El hombre con tatuajes que toca la batería como un dios a veces no se reconoce. No lo hace cuando se pone la corbata, se amarra el cabello en una cola y cambia sus Vans por unos zapatos negros recién boleados.
Tampoco lo hace la mujer con cabello alborotado que se pone zapatillas en lugar de los Converse que tanto ama, y traje sastre en lugar de sus jeans rotos y deslavados.
El sábado en la tarde sus amigos los reconocían: él sudaba con cada baquetazo que le daba al platillo y ella vibraba con cada foto que capturaba su Canon.
El lunes por la mañana sus amigos no tienen idea de quién es quién.
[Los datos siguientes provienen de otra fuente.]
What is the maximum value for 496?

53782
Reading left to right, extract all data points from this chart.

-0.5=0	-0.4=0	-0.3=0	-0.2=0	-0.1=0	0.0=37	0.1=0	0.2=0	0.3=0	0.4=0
El mundo se vuelve blanco y negro, a veces gris, con tanto hombre y mujer "trajeado" que sale disparado para su trabajo.
A él, las personas lo respetan cuando su camisa le cubre los tatuajes de los brazos y a ella, cuando las medias lisas le cubren la piel que los jeans rotos dejaban al descubierto.
Cuando cruzan el umbral ya no son ellos. Se ponen la máscara del ejecutivo y la administradora. Pero sin esos trajes, ¿quién los iba a contratar? ¿Quién los iba a respetar? ¿Quién?
Años atrás habían pensado que sería fácil dedicarse a tocar la batería y a tomar fotografía, pero un día, después de tanta critica de la sociedad y de su familia, decidieron que era hora de dejar de ser infantiles y "crecer". Ambos buscaron un empleo y se crearon otra personalidad.
Hay un día a la semana, a veces dos, en los que se miran al espejo y ahí están: los auténticos hombre y mujer. Él está terminando de acomodarse el piercing del labio y ella amarrando sus agujetas. Él toma sus baquetas y ella su cámara. Ambos se van a donde los reconocen sus amigos. A ser los verdaderos aunque sea sólo sábado y domingo.